**Instruksi Tugas:**
Lanjutkan teks tentang peran negara dalam mengelola sektor real, mulai dari titik setelah kalimat terakhirnya.
──────── Teks Bacaan ────────
Dalam beberapa sektor real, negara berperan langsung dalam meyediakan sarana dan prasarana yang dapat menunjang rakyat bisa bekerja. Kebijakan ekonomi yang diambil fokus untuk meningkatkan dan mengembangkan usaha di sektor real baik di bidang pertanian, kehutanan, kelautan, tambang, perdagangan dan industri.
Sektor-sektor yang merupakan kepemilikan umum seperti sektor tambang, kelautan, kehutanan wajib dikelola oleh negara, tidak boleh diserahkan kepada swasta baik lokal maupun asing. Dalam sektor industri negara akan mengembangkan industri alat-alat (industri penghasil mesin) sehingga akan mendorong tumbuhnya industri-industri lain. Peran aktif negara dalam pengelolaan sektor real tersebut bertujuan negara memberikan lapangan pekerjaan seluas-luasnya kepada rakyat.
Dalam Islam, tidak ada tempat bagi sektor non-real. Karena jelas keharamannya dan menyebabkan uang beredar hanya di antara orang kaya saja, serta tidak berhubungan dengan penyediaan lapangan kerja.
──────── Rekaman Data ────────
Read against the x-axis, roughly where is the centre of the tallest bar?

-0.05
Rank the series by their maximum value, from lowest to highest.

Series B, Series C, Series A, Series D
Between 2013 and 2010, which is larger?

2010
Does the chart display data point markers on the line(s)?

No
────────
──────── Rekaman Data ────────
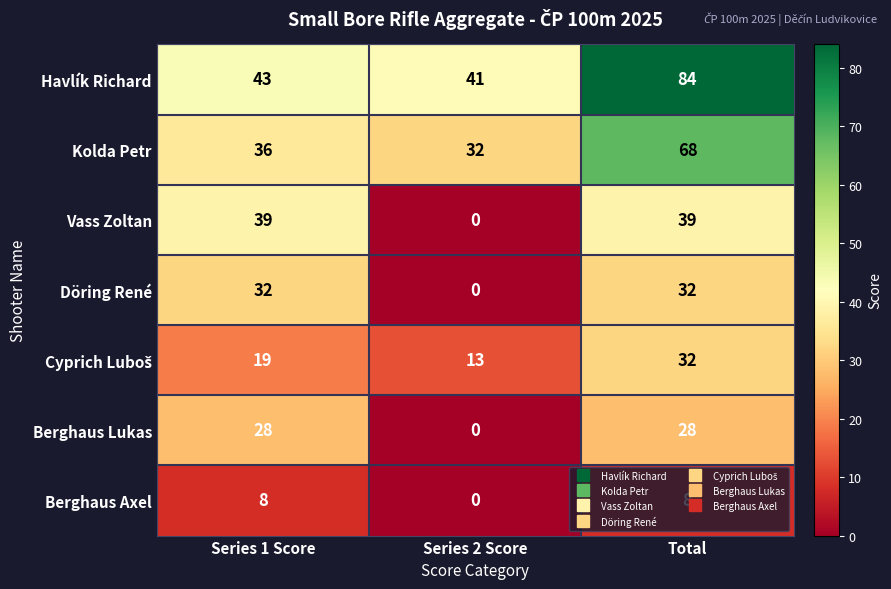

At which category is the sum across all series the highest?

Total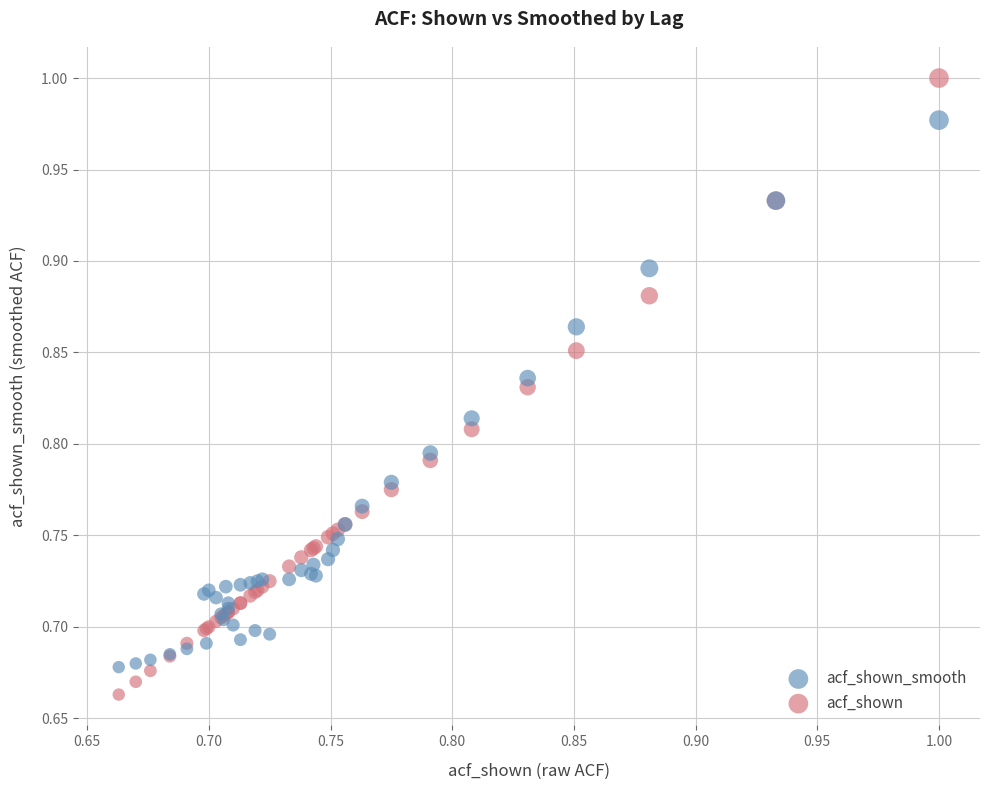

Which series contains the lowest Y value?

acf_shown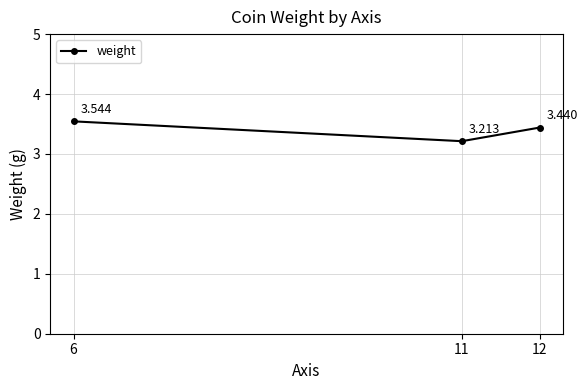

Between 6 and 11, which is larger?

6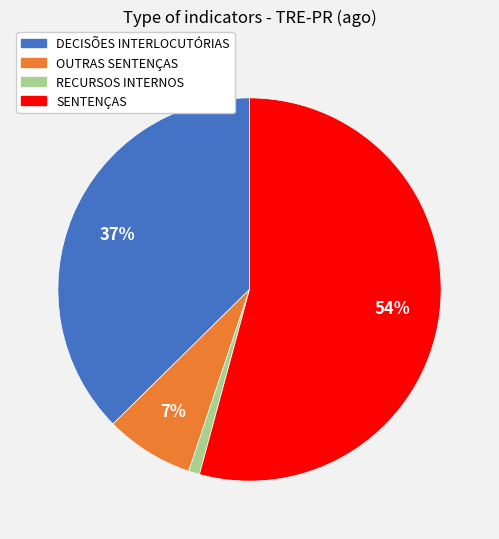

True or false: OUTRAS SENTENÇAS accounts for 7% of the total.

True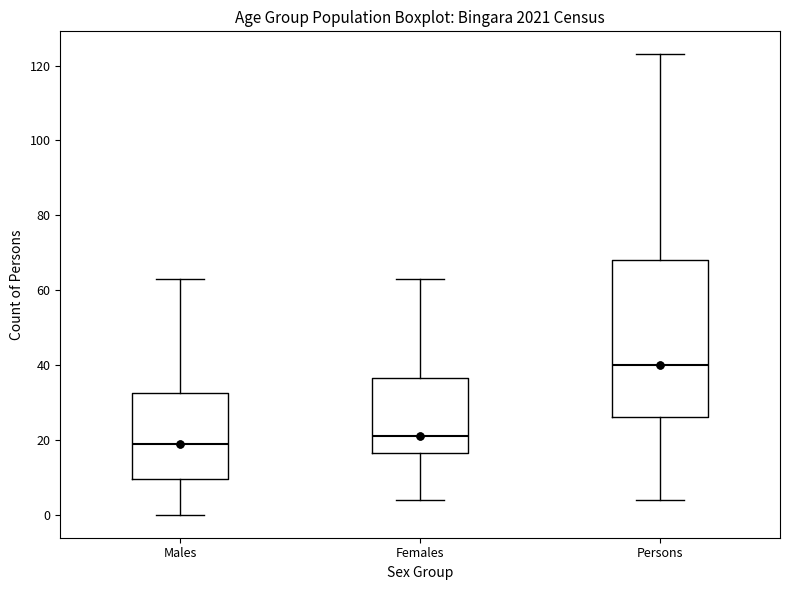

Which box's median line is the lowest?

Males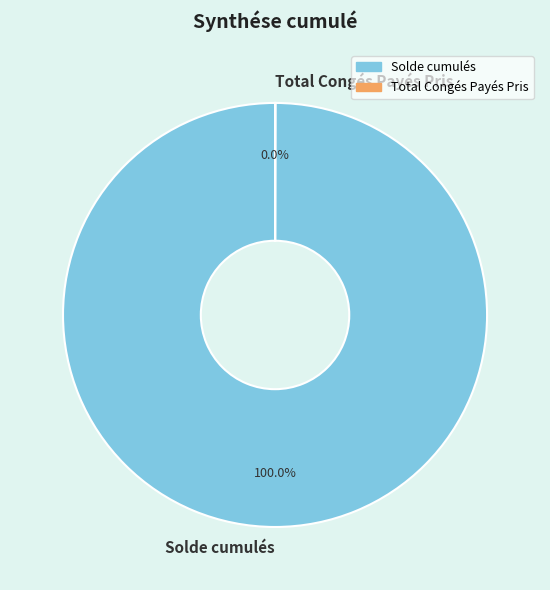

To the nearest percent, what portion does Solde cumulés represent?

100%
────────
──────── Rekaman Data ────────
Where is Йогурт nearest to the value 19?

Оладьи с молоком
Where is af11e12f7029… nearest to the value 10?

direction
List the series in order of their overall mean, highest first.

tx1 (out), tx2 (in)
────────
**Hasil Tugas:**
Penentuan upah dalam Islam berdasarkan jasa kerja atau kegunaan atau manfaat tenaga kerja seseorang. Berbeda dengan pandangan Kapitalis dalam menentukan upah, mereka memberikan upah kepada seseorang pekerja dengan menyesuaikannya dengan biaya hidup dalam batas minimum. Berkurang atau bertambahnya upah tergantung pada beban hidupnya. Di dalam Islam profesionalisme kerja sangatlah dihargai sehingga upah seorang pekerja benar-benar didasari pada keahlian dan manfaat yang di berikan oleh si pekerja itu bukan dengan biaya hidupnya. Hal ini dapat memutus rantai masalah seperti yang terjadi di Provinsi Banten, di mana pun daerahnya upah pekerja didasarkan pada jasa kerja yang telah diberikan pekerja tersebut.
Dalam Islam, diwajibkan bagi laki-laki mencari nafkah bagi keluarganya. Untuk perempuan bertugas sebagai ummu warobatul bait (ibu dan pengatur rumah tangga) berkarir di rumahnya, kecuali untuk beberapa pekerjaan yang hanya bisa dilakukan oleh perempuan. Dalam sistem kapitalisme justru sektor industri didominasi tenaga kerja perempuan, hal inilah yang menjadikan banyak laki-laki yang sulit mendapatkan pekerjaan. Untuk itu, Islam akan lebih mengutamakan pekerja laki-laki, karena laki-laki lah yang mempunyai kewajiban menafkahi keluarga.
Dengan demikian, masalah tenaga kerja dan pengangguran termasuk di dalamnya upah dapat diselesaikan dengan tuntas hanya dalam sistem Islam. Hal ini dapat terwujud ketika Islam diterapkan dalam seluruh aspek kehidupan. Oleh karena itu, sudah saatnya umat menyadari bahwa sistem kapitalisme sudah seharusnya dicampakkan.
Wallahu a'lam bishshowab.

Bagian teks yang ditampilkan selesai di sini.